Chicago Blues: Kirkus Reviews
Twenty-one excellent reasons to stay out of the Windy City
It’s amazing how many things can go wrong in Chicago, whether you buy into Stuart Kaminsky’s high-stakes poker game or head out to Wrigley Field with D.C. Brod. David J. Walker’s cops are as crooked as his crooks, and the open mike at Jack Fredrickson’s bar turns out to be devilish. Even series regulars have the blues. J.A. Konrath pits Lt. Jack Daniels against a bomber who’s beyond suicidal; Kris Nelscott’s first short case for Smokey Dalton requires him to be as sensitive and brave as her novels; Michael Allen Dymmoch serves up an ice-cold case for Det.
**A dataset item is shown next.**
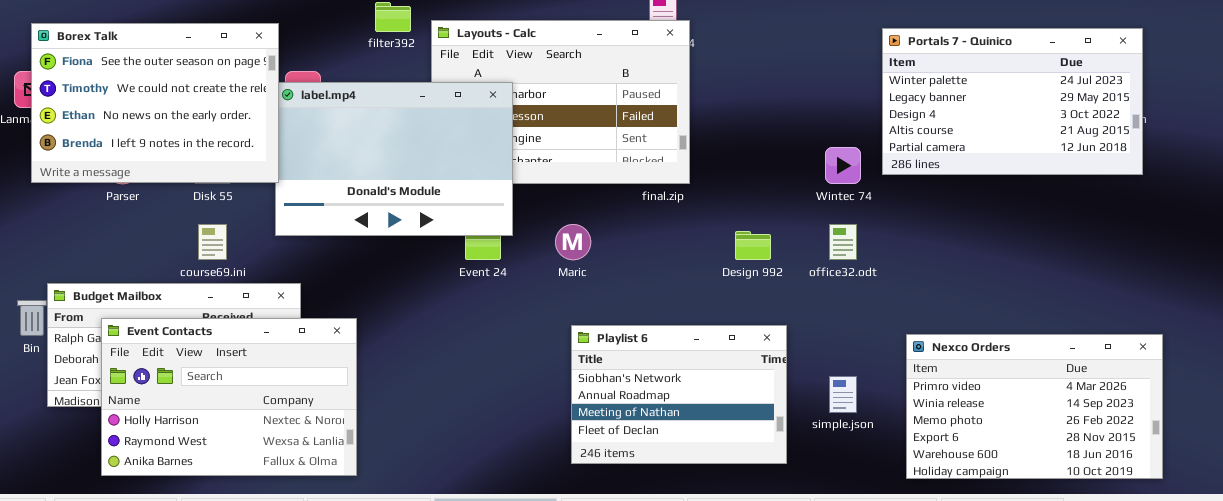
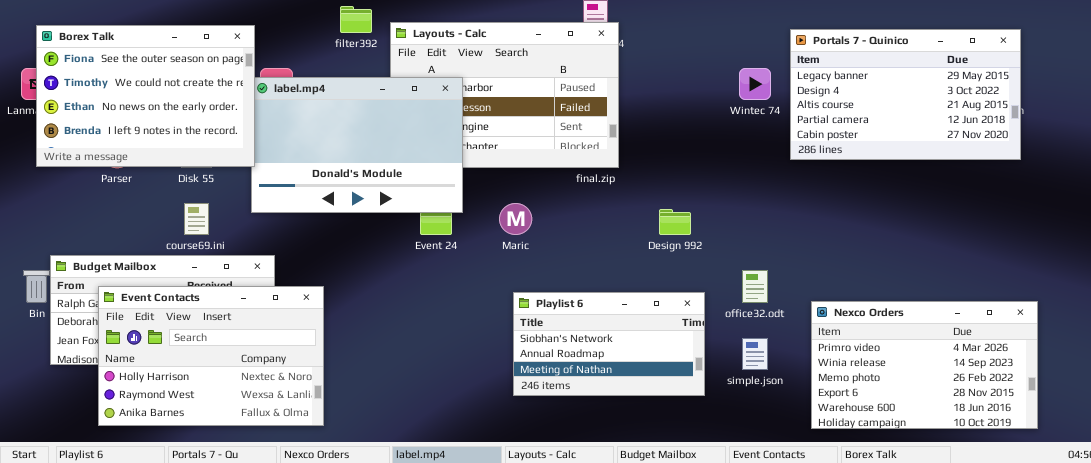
Portals 7 - Quinico: [882,28,1143,175] -> [790,29,1021,160], scrolled down 1 row
Wintec 74: [825,147,861,184] -> [739,68,771,100], moved
office32.odt: [829,224,857,260] -> [742,270,768,303], moved
Playlist 6: [571,325,787,464] -> [513,292,705,396], resized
John Thinnes. Most of the 17 new stories are more notable for their deep-blue mood than for their plot, but Sam Reaves’s Mob anecdote has enough double crosses for a TV series, and Mary V. Welk’s ER nurse is memorably chilling. Of the four reprints, Barbara D’Amato’s “The Lower Wacker Hilton” and Sara Paretsky’s “Publicity Stunts” deserve another look, and Marcus Sakey’s “No One” is worth reading for its arctic final word. Other contributors include Kevin Guilfoile, Sean Chercover, Max Allan Collins, Michael Black, Steve Mandel, Sam Hill, Ron Levitsky, Brian Pinkerton and editor Hellmann, none of them in a good mood. In the superfluous headnotes, the authors, all with close ties to the city, agree that Chicago is bold, reeking and real—a gift to mystery writers—and every single one of them is right.